Not long after the Pfeifers' first son was born, Hannah began having trouble keeping her food down. A check-up at the vet's revealed sudden renal failure.

"She'd had no other symptoms, so this came as a real shock," says Lisa. The vet stabilized Hannah with IV fluids, prescribed various medications and a special low-protein diet, and told the Pfeifers that she probably had a few months to live. To make Hannah more comfortable, the vet also showed Lisa how to administer fluids at home every other day. "It caused Hannah a lot of pain for me to put in the IV needle," says Lisa. "I would cry every time I had to do it."

Greta showed Lisa how to massage several acupressure points on Hannah's body while she was giving Hannah the fluids. "That was really useful," says Lisa. "It really helped to calm Hannah down." Greta also continued to treat Hannah with acupuncture, which helped Hannah "eat better and just seem more like her old self."

One muggy week in early July, however, Lisa feared Hannah's time had come. "She hadn't been eating, she was barely drinking, and she was in a lot of pain when I'd administer the fluids. I was considering stopping it all together."

Greta offered to examine and treat Hannah at the Pfeifers' home. "Greta said this could be one of two things," says Lisa. "She's either ready to go or she's trying to process something that's sort of a healing crisis. She said, `I'm not going to treat her to make her better; I'm going to treat her so she knows that she can do whatever she needs to do.'"

Lisa immediately understood that Greta "was really giving Hannah the option: do you want to stay or do you want to go?"

Thinking that Hannah would die during the night, Lisa chose to sleep on the floor next to her. But within two days "Hannah had made an amazing recovery," says Lisa. Not a full recovery of kidney function, but "she was Hannah as the best she ever was after she got sick. August, September, and October were wonderful for her.
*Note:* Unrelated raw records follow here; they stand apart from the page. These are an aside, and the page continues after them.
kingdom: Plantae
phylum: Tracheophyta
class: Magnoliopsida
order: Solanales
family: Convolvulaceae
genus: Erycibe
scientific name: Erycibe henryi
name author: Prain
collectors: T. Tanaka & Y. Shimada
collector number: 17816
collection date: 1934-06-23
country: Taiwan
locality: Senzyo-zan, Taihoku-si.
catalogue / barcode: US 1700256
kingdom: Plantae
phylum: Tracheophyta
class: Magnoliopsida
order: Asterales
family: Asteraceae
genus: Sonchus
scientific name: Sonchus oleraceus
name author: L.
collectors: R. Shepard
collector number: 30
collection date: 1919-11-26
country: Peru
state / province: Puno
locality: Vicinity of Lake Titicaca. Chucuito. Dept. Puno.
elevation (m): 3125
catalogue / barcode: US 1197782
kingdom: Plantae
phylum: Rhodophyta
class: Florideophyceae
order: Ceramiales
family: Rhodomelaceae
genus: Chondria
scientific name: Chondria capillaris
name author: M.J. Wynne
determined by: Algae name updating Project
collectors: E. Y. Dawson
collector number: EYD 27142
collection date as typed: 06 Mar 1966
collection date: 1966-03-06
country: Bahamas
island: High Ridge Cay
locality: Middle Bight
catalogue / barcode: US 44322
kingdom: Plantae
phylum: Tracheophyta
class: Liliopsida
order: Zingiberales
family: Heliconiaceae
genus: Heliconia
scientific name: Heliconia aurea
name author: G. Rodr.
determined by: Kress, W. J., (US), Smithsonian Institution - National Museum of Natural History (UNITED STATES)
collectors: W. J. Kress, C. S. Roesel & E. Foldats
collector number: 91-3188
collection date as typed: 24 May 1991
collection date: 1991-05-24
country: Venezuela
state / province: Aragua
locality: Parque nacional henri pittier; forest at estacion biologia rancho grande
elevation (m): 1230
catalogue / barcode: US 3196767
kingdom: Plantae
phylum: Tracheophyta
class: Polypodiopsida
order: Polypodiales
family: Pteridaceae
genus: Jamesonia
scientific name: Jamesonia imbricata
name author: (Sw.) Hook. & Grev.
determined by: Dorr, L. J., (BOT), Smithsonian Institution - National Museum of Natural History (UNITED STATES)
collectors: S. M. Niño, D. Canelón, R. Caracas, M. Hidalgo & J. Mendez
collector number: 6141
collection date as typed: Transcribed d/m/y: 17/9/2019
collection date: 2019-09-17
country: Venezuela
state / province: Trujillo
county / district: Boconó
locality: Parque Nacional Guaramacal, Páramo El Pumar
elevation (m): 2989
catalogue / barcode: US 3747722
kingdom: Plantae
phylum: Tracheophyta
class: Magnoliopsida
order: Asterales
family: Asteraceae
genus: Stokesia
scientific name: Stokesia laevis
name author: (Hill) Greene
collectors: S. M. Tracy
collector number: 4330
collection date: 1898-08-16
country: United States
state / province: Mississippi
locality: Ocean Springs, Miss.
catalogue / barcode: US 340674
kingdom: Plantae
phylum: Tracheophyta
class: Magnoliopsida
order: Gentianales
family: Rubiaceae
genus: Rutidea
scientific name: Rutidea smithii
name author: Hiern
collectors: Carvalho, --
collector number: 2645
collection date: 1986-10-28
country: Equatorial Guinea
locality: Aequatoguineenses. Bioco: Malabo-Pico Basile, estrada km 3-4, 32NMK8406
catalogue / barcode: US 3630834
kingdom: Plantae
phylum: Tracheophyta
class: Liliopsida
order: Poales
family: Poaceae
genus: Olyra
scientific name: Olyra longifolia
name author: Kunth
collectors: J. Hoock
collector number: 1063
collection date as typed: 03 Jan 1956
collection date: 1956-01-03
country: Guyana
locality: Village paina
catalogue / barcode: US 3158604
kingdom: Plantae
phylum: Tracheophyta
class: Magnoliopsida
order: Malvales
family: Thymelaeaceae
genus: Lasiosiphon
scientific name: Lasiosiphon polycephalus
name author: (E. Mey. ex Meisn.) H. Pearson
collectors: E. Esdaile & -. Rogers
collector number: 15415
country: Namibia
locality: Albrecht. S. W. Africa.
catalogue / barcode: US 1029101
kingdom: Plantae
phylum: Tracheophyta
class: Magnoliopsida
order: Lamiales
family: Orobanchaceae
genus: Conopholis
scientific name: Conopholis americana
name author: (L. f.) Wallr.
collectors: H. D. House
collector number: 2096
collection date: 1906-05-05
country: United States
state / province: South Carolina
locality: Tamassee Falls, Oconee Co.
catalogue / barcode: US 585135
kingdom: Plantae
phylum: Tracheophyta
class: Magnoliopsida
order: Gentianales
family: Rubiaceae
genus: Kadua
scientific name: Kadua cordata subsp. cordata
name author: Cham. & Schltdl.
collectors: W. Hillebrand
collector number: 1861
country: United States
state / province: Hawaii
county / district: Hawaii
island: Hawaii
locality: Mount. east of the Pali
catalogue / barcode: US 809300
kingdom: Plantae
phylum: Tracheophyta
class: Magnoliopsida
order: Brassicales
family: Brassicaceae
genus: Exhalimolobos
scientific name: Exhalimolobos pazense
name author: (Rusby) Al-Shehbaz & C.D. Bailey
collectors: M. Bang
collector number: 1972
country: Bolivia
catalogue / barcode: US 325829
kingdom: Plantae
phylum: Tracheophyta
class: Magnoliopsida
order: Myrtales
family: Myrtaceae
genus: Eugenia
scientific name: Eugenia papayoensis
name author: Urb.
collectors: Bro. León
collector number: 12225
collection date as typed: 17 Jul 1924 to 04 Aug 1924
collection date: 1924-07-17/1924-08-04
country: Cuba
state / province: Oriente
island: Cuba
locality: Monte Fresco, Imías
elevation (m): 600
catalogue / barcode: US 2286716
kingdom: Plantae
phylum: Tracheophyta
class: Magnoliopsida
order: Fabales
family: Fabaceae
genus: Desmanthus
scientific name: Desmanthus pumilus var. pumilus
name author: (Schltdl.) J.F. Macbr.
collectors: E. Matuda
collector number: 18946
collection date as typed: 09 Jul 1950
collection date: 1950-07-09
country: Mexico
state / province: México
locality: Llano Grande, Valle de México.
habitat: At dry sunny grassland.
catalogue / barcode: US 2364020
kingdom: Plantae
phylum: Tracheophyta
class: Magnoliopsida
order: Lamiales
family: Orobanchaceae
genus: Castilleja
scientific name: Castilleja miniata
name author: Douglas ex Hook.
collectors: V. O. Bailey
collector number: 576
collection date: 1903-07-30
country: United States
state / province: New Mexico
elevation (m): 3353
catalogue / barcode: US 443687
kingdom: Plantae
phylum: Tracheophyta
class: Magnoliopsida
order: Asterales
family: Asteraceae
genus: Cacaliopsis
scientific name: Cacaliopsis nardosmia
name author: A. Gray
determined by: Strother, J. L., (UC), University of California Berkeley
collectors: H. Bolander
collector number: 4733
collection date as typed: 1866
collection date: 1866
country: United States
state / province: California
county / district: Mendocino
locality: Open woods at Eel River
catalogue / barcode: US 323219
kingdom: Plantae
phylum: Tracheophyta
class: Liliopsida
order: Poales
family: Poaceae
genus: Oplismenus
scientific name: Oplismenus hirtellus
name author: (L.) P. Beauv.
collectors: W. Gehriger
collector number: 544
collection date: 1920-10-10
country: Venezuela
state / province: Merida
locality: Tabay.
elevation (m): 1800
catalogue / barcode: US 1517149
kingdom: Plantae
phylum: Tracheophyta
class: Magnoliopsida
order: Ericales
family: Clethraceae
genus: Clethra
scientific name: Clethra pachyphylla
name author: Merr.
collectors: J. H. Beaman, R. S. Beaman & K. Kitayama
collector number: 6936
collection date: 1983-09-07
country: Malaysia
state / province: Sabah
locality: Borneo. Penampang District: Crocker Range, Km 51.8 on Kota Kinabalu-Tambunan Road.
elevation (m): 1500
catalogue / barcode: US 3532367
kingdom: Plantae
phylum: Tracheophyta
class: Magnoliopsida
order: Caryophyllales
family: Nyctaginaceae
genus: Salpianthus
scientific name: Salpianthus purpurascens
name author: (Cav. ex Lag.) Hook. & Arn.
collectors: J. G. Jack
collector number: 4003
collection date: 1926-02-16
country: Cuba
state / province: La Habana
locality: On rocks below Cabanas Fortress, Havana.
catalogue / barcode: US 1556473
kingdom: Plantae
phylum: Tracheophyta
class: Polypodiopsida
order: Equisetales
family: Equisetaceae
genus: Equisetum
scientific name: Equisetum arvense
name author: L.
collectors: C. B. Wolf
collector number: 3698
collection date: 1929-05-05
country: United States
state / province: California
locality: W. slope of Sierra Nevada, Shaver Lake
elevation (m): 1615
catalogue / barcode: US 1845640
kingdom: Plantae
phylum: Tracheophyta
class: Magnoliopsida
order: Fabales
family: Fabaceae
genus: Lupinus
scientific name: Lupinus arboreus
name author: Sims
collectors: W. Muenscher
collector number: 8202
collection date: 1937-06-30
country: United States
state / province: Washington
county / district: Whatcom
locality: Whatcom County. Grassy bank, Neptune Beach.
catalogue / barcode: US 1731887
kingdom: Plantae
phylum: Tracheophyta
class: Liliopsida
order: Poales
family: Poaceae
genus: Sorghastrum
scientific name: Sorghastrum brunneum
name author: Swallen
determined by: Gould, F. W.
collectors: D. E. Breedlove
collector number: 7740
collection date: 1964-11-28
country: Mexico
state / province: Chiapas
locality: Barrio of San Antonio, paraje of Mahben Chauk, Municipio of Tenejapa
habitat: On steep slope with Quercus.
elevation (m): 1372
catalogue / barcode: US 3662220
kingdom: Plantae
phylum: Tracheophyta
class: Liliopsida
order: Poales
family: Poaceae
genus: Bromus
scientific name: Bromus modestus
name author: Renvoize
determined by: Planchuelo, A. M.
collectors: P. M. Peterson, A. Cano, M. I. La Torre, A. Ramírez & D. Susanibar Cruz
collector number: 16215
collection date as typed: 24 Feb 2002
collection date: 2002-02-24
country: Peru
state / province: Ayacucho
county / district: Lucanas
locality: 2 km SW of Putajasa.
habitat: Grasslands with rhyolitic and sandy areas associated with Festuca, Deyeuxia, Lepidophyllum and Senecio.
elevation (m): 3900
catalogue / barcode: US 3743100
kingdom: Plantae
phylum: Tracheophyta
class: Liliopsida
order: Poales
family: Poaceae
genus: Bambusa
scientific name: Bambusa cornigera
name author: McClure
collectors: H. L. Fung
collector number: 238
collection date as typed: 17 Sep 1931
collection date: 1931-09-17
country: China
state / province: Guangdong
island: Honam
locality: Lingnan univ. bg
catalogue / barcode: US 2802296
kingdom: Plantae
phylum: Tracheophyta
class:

And when she finally died in November, it was after a very quick decline."

Something about the final decline "was just different to me than what had happened in July," says Lisa. "I knew it was time for her to go. But she'd been able to have almost four months longer with our family - good months - and I really attribute a lot of that to Greta."

Three years after Hannah died, Maggie's condition worsened to the point where the Pfeifers made the difficult decision to put her down. Thanks to acupuncture, says Lisa, it had been a longer and better journey than anyone had expected.

"The proof is in the pudding," says Lisa. "I would bet that the majority of people who go into acupuncture with an open mind will notice a lot of the same things that I've noticed."